Unnamed: 0_level_0,aye_mean,nay_mean,other_mean
party.labels,Unnamed: 1_level_1,Unnamed: 2_level_1,Unnamed: 3_level_1
Democrat,70.080808,146.60101,103.318182
Republican,121.868996,106.834061,91.296943


## Step 5: Build a Function

In [None]:
import pandas as pd

def analyze_party_voting_patterns(file_path):
    df = pd.read_csv(file_path)
    df = df.dropna()
    party_grouped = df.groupby('party.labels').agg(
        aye_mean=('aye', 'mean'),
        nay_mean=('nay', 'mean'),
        other_mean=('other', 'mean')
    )

    return party_grouped

## Step 6: Conclusion
According to the results we got, the nay rate of democrat people have more probability to nay vote, and for aye, the republican people have more probability to aye vote.

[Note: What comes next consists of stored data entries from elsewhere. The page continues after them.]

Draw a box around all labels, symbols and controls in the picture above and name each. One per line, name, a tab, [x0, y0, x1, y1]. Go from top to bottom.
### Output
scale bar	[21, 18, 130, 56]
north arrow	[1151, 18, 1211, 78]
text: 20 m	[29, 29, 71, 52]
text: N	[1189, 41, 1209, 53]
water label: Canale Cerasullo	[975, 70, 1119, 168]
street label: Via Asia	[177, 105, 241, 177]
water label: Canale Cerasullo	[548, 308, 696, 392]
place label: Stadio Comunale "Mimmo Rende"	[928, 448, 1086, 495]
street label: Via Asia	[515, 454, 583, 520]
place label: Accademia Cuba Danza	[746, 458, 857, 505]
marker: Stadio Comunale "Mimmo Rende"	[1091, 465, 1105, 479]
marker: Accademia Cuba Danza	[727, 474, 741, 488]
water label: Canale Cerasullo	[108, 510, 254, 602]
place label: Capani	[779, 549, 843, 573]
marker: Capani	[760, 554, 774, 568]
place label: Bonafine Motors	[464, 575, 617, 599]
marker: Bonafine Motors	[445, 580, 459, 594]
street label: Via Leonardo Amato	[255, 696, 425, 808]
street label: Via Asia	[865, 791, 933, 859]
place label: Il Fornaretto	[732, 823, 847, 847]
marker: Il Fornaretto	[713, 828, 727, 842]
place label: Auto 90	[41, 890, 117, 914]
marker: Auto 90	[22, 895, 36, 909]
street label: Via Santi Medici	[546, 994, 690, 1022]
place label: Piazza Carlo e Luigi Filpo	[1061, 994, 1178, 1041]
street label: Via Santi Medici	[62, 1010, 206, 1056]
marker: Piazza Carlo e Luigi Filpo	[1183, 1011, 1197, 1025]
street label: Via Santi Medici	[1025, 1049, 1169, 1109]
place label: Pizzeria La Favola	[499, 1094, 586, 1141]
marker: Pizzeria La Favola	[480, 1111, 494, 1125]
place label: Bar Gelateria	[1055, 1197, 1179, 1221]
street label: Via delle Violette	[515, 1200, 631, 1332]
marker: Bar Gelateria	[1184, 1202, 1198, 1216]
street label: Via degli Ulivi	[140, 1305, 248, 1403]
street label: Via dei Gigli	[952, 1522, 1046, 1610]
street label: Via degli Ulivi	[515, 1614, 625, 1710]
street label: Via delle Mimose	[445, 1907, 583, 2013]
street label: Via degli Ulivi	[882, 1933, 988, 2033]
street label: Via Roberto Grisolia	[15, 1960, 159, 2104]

# Question 2: Are there significant differences in voting patterns between members of the Republican and Democratic parties?

# Pseudocode

1. Read the data and parse the CSV file.
2. Clean up missing data (delete or populate NaN values).
3. Sort in descending order according to the "Aye" column.
4. Select the top 10 members.
5. Calculate the party distribution of these members

## Step 1: Import Dataset

In [54]:
import pandas as pd
df8 = pd.read_csv("house_votes_Rep.csv")
df8.head()

Unnamed: 0,Last.Name,party.labels,aye,nay,other
0,Courtney,Democrat,66,163,91
1,Lewis,Democrat,59,145,116
2,Bera,Democrat,84,141,95
3,McCollum,Democrat,74,154,92
4,Olson,Republican,127,103,90


## Step 2: Clean Missing Data

In [55]:
df8.isna().sum()
df8 = df8.dropna()

## Step 3: Sort by "aye" in descending order

In [57]:
df9 = df8.sort_values(by="aye", ascending=False)
df9.head()

Unnamed: 0,Last.Name,party.labels,aye,nay,other
318,Kelly,Republican,132,112,76
304,Womack,Republican,132,106,82
163,Upton,Republican,132,106,82
190,Capito,Republican,132,103,85
422,Petri,Republican,131,96,93


## Step 4: Get the Top 10, and calculate which party they belong to

In [64]:
df10 = df9.head(10)
result = df10['party.labels'].value_counts
print(result)

<bound method IndexOpsMixin.value_counts of 318    Republican
304    Republican
163    Republican
190    Republican
422    Republican
381    Republican
69     Republican
332    Republican
187    Republican
265    Republican
Name: party.labels, dtype: object>


## Step 5: Conclusion
According to what we got, we can see an interesting pattern, the aye top 10 voter are all republican. Perhaps it has something to do with the party's approach to government？